**Source passage**.
——————

But We Are Not Ready for This!
You have just hung up the telephone from a call with the doctor who said;
“Even with some aggressive and painful treatment your loved one may only have a couple of months to live.”
Stunned you sit in silence. You cry most of the night, have a hot Epsom salt bath and fall into bed and sleep soundly exhausted by grief’s full expression. Awaking in the morning from what seemed like a bad dream, you give yourself a shake, have a shower and sit down to face the stark reality that mother is dying – she has two months to live at best.
Thoughts run wildly through your head as you scribble notes to yourself on your favorite writing pad;
Dad’s in denial, always has been.
Mom doesn’t want to talk about it.
My brothers and sisters are confused and scared.
Where does Mom want to die? Does she want to fight to the bitter end? Or does she want to go gracefully?
Who do I call for help? What help do I need?
On my God funeral arrangements.
As the reality sets in it becomes obvious that you will be the family quarterback that facilitates Mom’s end of life. A bit overwhelmed yet knowing you are the right person to handle this important family function you begin to create an action plan for your family.

——————

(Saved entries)
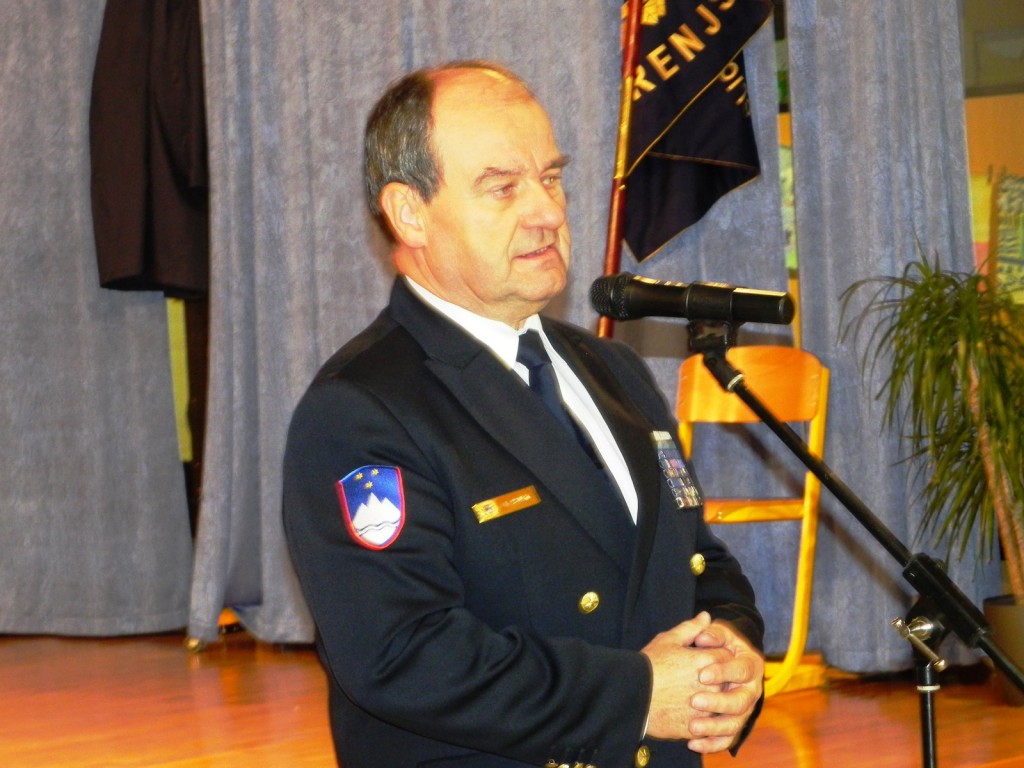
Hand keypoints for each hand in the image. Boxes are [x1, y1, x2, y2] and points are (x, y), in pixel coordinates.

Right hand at [640, 612, 733, 740]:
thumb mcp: (668, 640)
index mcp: (705, 661)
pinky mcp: (695, 727)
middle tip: (702, 679)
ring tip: (694, 697)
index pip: (727, 657)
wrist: (631, 696)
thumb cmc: (648, 665)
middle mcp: (710, 685)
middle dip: (720, 679)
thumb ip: (691, 628)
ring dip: (713, 701)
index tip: (709, 659)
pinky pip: (708, 726)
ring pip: (720, 706)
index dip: (719, 656)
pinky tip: (690, 715)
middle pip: (728, 681)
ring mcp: (704, 709)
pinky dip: (703, 721)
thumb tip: (706, 616)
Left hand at [686, 619, 763, 753]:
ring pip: (735, 724)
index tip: (702, 675)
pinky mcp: (734, 725)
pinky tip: (692, 744)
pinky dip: (711, 745)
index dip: (724, 672)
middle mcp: (752, 690)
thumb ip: (711, 633)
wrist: (723, 660)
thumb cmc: (718, 644)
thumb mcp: (717, 634)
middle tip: (695, 701)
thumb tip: (702, 635)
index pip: (741, 670)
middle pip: (741, 701)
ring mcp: (744, 710)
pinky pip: (727, 740)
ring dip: (714, 728)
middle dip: (718, 702)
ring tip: (692, 727)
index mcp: (750, 665)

——————

**Problems to work on**.
1. In the end-of-life passage, how long does the doctor say the loved one may have to live?
2. Revise the end-of-life passage, covering everything from "Stunned you sit" down to "talk about it.", and put "notebook" wherever "writing pad" appears.

**Responses by task**.
1. Only a couple of months, even with some aggressive and painful treatment.

2.
Stunned you sit in silence. You cry most of the night, have a hot Epsom salt bath and fall into bed and sleep soundly exhausted by grief’s full expression. Awaking in the morning from what seemed like a bad dream, you give yourself a shake, have a shower and sit down to face the stark reality that mother is dying – she has two months to live at best.
Thoughts run wildly through your head as you scribble notes to yourself on your favorite notebook;
Dad’s in denial, always has been.
Mom doesn’t want to talk about it.